- Born: Tapfumaneyi Maurice Nyagumbo 12 December 1924 Makoni, near Rusape, Zimbabwe
- Died: 20 April 1989 (aged 64)
- Occupation: Politician
- Known for: politics
- Notable work: With the People: An Autobiography From the Zimbabwe Struggle (1979)

= Maurice Nyagumbo =

Zimbabwean politician (1924–1989)

Tapfumaneyi Maurice Nyagumbo (12 December 1924 – 20 April 1989) was a Zimbabwean politician, who spent almost two decades in prison as a consequence of his political activities.

==Life and career==
Nyagumbo was born in 1924, in Makoni, near Rusape, Zimbabwe, into a family of four boys and three girls, and had his primary education at St Faith Anglican Mission and St Augustine's Penhalonga. In the 1940s he travelled in search of employment to South Africa, where he was introduced to the South African Communist Party, and was a member until its banning in 1948.

His political associates at various times included James Chikerema and Joshua Nkomo. In 1955 Nyagumbo became a founding member of the Zimbabwe Youth League. In 1959 he joined the Zimbabwe African National Congress and later that year he was detained.

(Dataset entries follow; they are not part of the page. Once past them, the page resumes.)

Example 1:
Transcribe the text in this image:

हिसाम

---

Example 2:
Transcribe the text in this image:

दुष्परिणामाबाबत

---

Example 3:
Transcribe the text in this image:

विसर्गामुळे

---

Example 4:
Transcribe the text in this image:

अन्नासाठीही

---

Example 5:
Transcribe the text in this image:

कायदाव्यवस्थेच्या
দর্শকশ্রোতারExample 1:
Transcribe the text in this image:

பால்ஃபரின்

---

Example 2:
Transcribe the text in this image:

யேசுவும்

He spent most of the subsequent two decades in prison in Rhodesia, until his release on 12 December 1979. During his time in detention he wrote a book, With the People: An Autobiography From the Zimbabwe Struggle, which was published soon after independence (Allison & Busby, 1979).

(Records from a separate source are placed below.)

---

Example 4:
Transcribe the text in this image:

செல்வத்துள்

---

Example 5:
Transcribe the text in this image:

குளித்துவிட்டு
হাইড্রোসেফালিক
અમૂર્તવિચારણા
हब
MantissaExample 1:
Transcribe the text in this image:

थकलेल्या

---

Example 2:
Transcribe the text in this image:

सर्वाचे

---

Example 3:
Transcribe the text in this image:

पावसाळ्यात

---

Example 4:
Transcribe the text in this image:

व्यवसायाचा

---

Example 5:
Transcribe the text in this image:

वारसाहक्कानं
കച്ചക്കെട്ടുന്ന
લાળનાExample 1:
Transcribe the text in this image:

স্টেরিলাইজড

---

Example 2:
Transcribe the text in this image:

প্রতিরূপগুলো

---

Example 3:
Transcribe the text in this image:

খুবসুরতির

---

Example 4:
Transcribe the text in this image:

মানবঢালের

Nyagumbo was elected to the House of Assembly in 1980. He was a ZANU (the Zimbabwe African National Union) representative in the 1985 talks to merge ZANU and Nkomo's ZAPU. Nyagumbo was later appointed Minister of Mines, and then was Minister of Political Affairs until 1988, when he became Senior Minister of State for Political Affairs. He resigned from his ministerial post and his post as administrative secretary of the governing party on 13 April 1989, in the wake of a report investigating corruption involving the sale of vehicles on the black market by Willowvale Motor Industries.

Nyagumbo was implicated in a 1989 scandal involving illegal car sales by government officials and members of parliament, dubbed Willowgate (referencing the Willowvale car assembly plant), and in April 1989, aged 64, he committed suicide by drinking rat poison, ashamed that he had betrayed the trust of the people he had fought so hard to liberate.